Amados e odiados. Assim é a vida dos mais de 390 mil professores que atuam no Estado de São Paulo. Os ‘mestres’ são incumbidos da difícil missão de transmitir conhecimento para milhões de jovens que por vezes estão interessados em outras coisas. Mas, conforme o tempo vai passando e com ele vem a experiência, chega um momento em que você é obrigado a admitir que, sem eles, você não conseguiria nem ler esta matéria ou fazer tantas outras tarefas. Mas e quando a pessoa que está ensinando tem quase a mesma idade de quem está aprendendo?

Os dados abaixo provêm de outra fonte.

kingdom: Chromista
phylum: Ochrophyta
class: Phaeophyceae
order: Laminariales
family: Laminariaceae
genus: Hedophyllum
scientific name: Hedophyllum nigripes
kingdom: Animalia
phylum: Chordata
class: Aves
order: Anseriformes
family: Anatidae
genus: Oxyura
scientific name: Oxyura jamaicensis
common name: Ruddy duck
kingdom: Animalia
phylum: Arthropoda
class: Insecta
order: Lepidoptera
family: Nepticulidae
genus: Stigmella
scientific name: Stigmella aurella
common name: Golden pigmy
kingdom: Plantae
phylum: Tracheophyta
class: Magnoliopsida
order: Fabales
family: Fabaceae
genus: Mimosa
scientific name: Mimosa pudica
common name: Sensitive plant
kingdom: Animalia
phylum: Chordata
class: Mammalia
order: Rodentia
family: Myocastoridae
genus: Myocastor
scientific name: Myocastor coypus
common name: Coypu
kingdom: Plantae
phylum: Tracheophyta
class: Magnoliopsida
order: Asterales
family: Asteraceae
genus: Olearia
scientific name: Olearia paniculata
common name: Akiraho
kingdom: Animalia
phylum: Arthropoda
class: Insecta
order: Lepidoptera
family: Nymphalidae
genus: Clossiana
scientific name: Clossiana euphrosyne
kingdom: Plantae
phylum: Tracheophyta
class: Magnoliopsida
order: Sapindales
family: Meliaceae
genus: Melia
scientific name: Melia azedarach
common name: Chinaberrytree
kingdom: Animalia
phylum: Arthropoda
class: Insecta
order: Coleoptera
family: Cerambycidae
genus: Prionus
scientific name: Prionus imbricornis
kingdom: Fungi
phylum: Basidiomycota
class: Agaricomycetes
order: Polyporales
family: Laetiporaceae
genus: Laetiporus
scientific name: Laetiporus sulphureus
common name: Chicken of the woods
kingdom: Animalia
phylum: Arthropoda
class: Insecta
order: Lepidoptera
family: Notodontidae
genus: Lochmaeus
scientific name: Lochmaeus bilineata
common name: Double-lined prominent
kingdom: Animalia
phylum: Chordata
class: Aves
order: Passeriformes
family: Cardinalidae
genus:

Hoje, Dia dos professores, o Se Liga ouviu três jovens que enfrentam o desinteresse dos alunos, a falta de experiência e o péssimo salário somente pelo amor em ensinar.
Jenifer Lunara, 21, Camila Pimenta, 26, e Karla Kiss, 21, passaram juntas pela faculdade de matemática da Uni-Facef e as três atuam como professoras, de uma das matérias mais odiadas em escolas públicas. Jenifer trabalha na Escola Maria Pia Silva, no Parque do Horto e lá ensina crianças e adolescentes do 5º ano do ensino fundamental até o 3º ano do médio. Mas, o que a motivou a seguir o caminho das salas de aula? “Quando comecei (o curso de matemática) não queria ser professora. Na verdade, nem eu sei direito o que me fez começar a dar aula. Na época eu gostava muito de estudar e resolvi me arriscar”, conta. “E não me arrependo. Conhece aquela expressão ‘Ensinar é igual a drogas, muito viciante?’, então, foi isso”. Porém a paixão por ensinar não a protegeu de algumas situações embaraçosas. “Já chorei na sala de aula e pensei em desistir várias vezes. Mas no final eu acredito que compensa”, afirma. Outro obstáculo é a pouca diferença de idade entre ela e seus alunos. “No terceiro ano os alunos têm quase a mesma idade que eu e, as vezes, não consigo me impor e preciso chamar um supervisor para acalmar os ânimos quando a coisa fica mais feia”. Apesar de todos esses contras, o julgamento final da jovem continua o mesmo. “Gosto muito de ensinar e de conviver com os alunos que querem aprender. Tem momentos que são únicos dentro da profissão”.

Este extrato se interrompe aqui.